“So much happens before someone pulls a trigger; your job as Yale Law students is to fix the policy violence,” gun control activist Matt Post ’22 told a crowded auditorium at Yale Law School on Thursday.
The statement spoke to a role reversal of sorts: That afternoon, hundreds of law students and professors sat listening to five high school and undergraduate students discuss gun policy.
Hosted by the Solomon Center of Health Law and Policy at the Law School, the event featured a discussion with U.S. Sen. Chris Murphy, D-Conn. — who dialed in via video link — and leaders of March for Our Lives on gun reform and public health. Admission was free, and the audience spilled over into a separate room where the proceedings were live streamed.
The event was organized and mediated by Erica Turret LAW ’20 who graduated from Marjory Stoneman Douglas High School in Parkland, Fla. March for Our Lives was founded in response to the February 2018 school shooting at Marjory Stoneman Douglas that resulted in the deaths of seventeen students and teachers. The organization is run by students and focuses on gun reform advocacy and youth empowerment.

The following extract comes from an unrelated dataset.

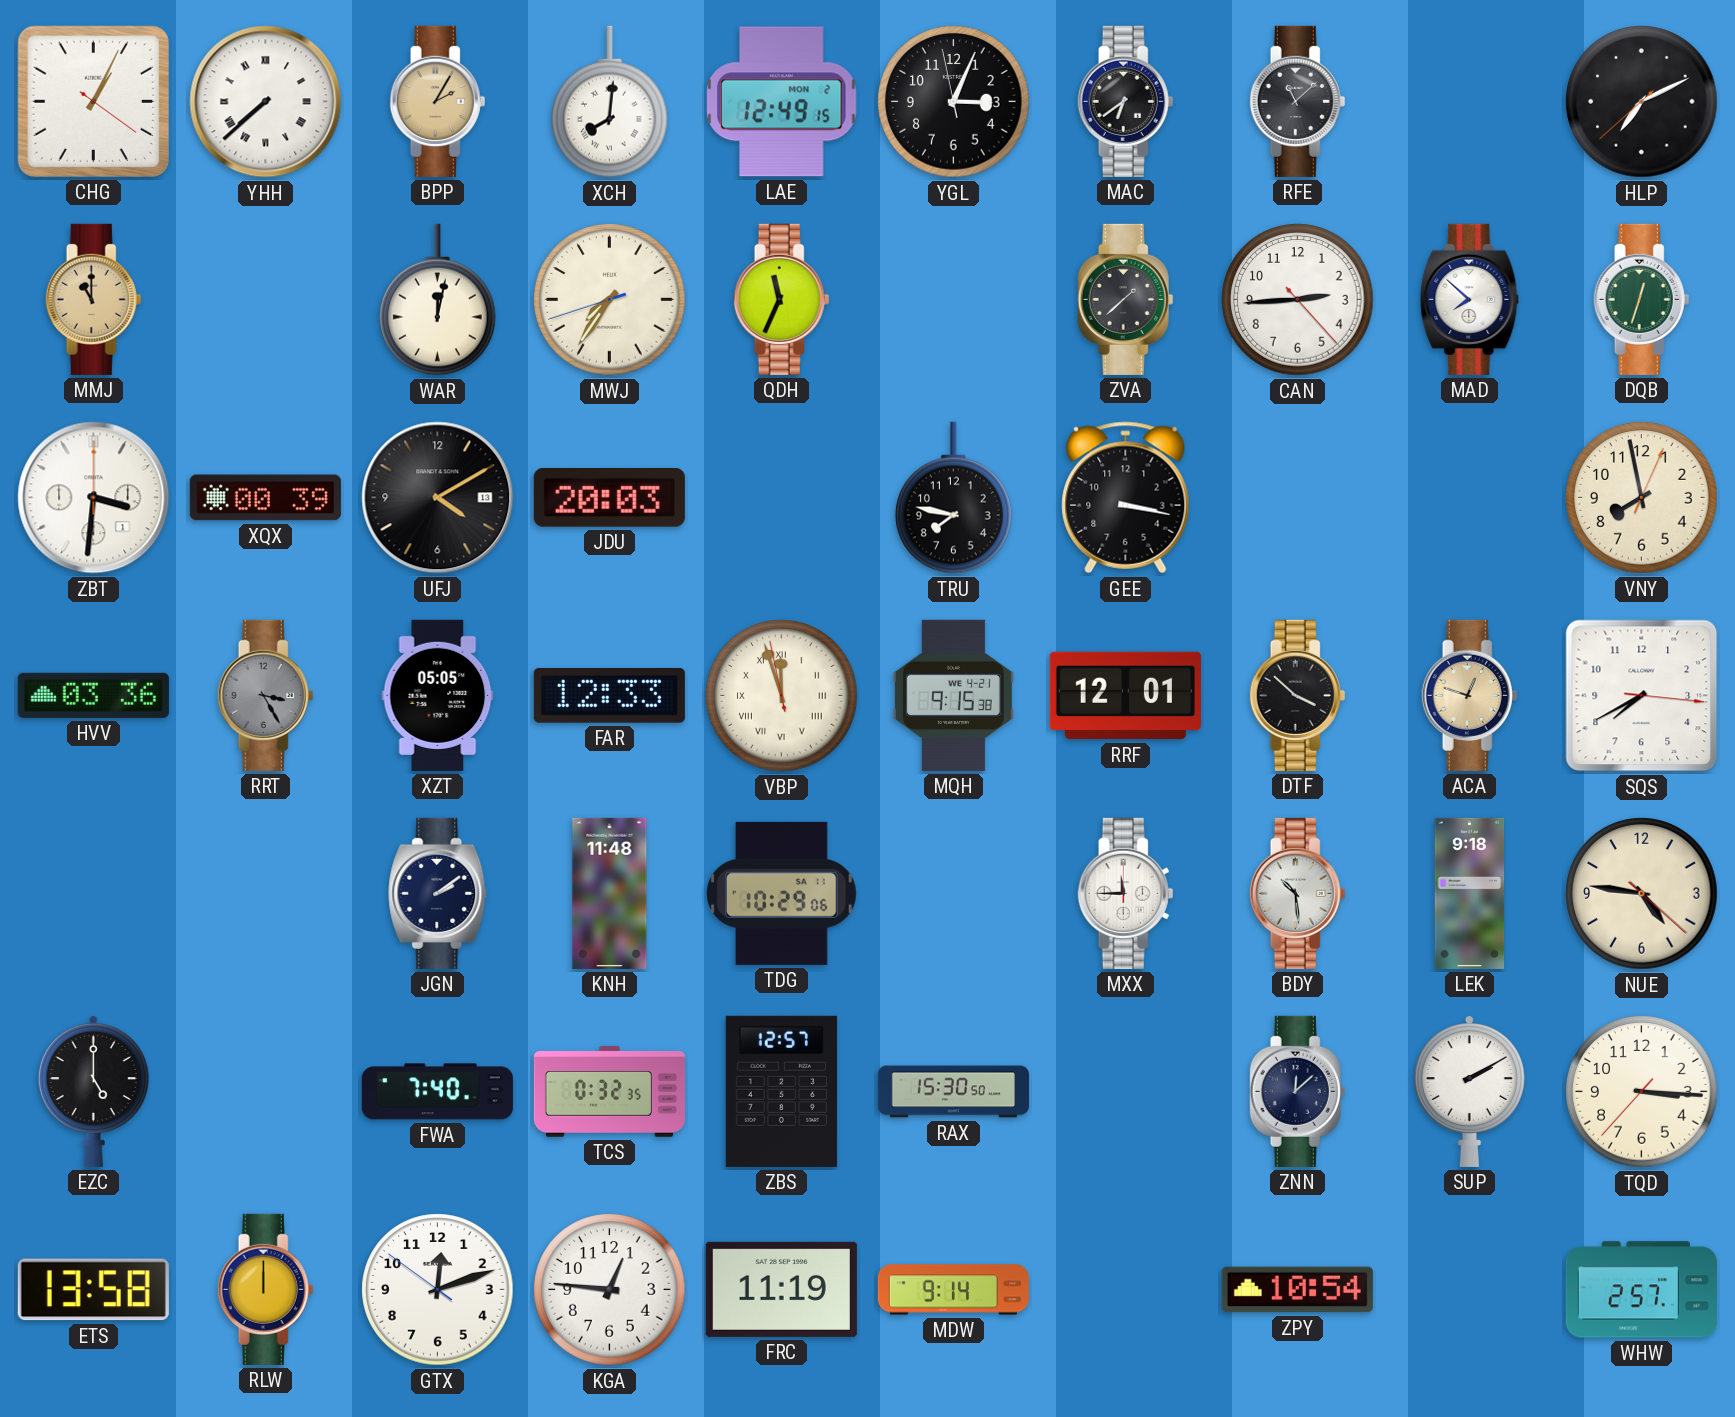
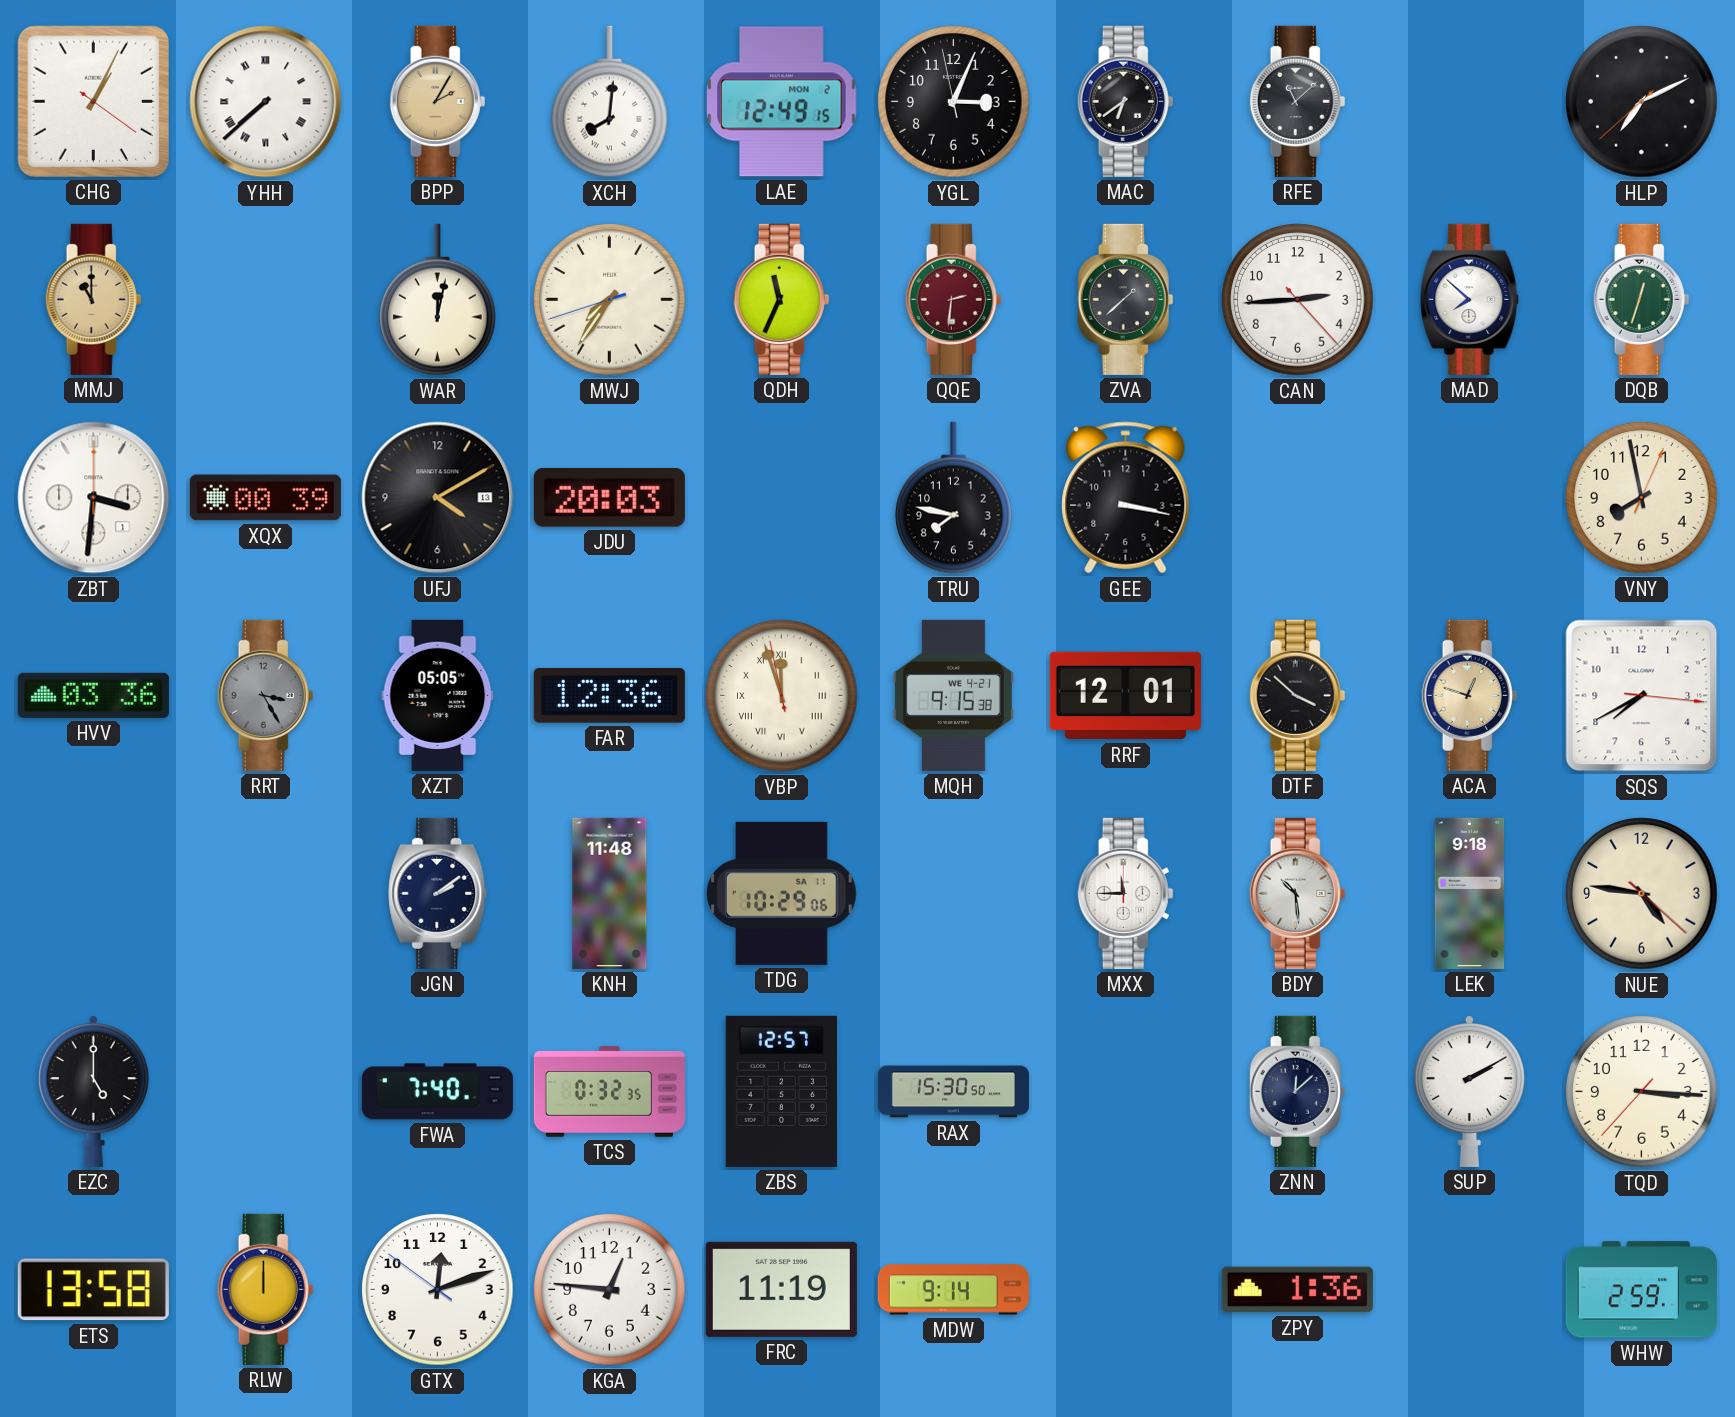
QQE: none -> 2:31
FAR: 12:33 -> 12:36
ZPY: 10:54 -> 1:36
WHW: 2:57 -> 2:59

“I’m very embarrassed that it took me until 2012 to wake up to the gun violence epidemic,” he said — citing the Sandy Hook shooting as his call to action.
Since 2012, however, Murphy has been a vocal gun reform advocate. At the event on Thursday, he stressed that gun reform has widespread popular support. The main roadblock, he said, is the gun lobby.

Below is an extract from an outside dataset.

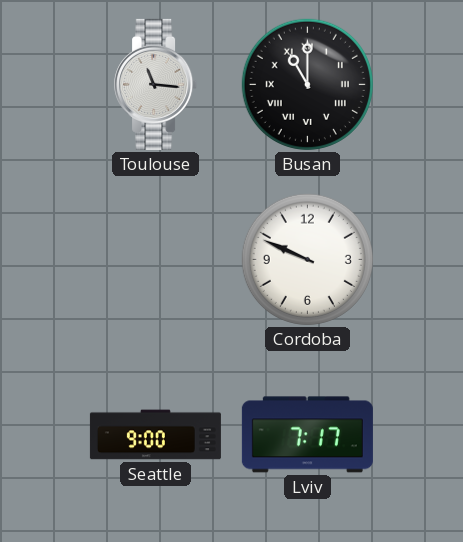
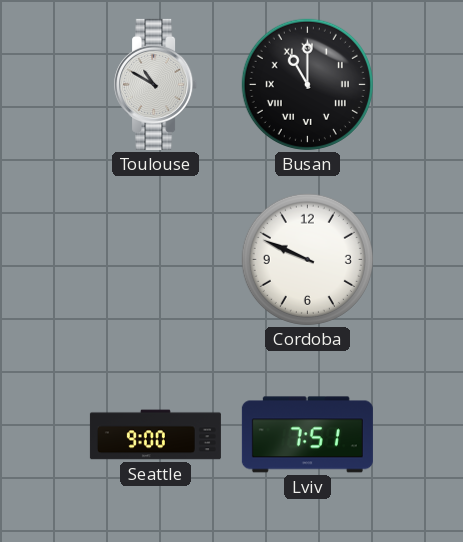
Toulouse: 11:16 -> 10:50
Lviv: 7:17 -> 7:51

As panelists told stories of their summers spent traveling across the United States in support of the March for Our Lives mission, they emphasized that, even when they didn’t expect to, they were able to find common ground with the “other side.”
For his part, Post spoke about an interaction he had with counter-protesters who had gathered across the street from one of their rallies with AR-15’s and other guns. The students crossed the street to have a conversation with the counter-protesters and were able to reach agreement through open communication, he said.
One panelist, Bria Smith, a March for Our Lives activist, spoke extensively about widening the scope of conversations about gun reform. The issue, she argued, is not just about mass shootings but also about the daily violence that takes place on American streets.
“People say ‘you’re too young to have an opinion.’ I was too young to see someone shot and killed,” Smith said. “Intersectionality makes a movement.”
The conversation then shifted to the policy reforms that March for Our Lives advocates. The organization’s platform, available in a 10-point format on its website, calls for such policies as universal background checks and keeping guns out of the hands of convicted domestic abusers.
The students, however, were quick to point out that their goal is not to write the policies.
“That’s a common misconception,” said Delaney Tarr, student at Marjory Stoneman Douglas High School. “It’s not our job to craft legislation.”
The audience seemed receptive to the ideas presented by the panelists, snapping and clapping in agreement on multiple occasions.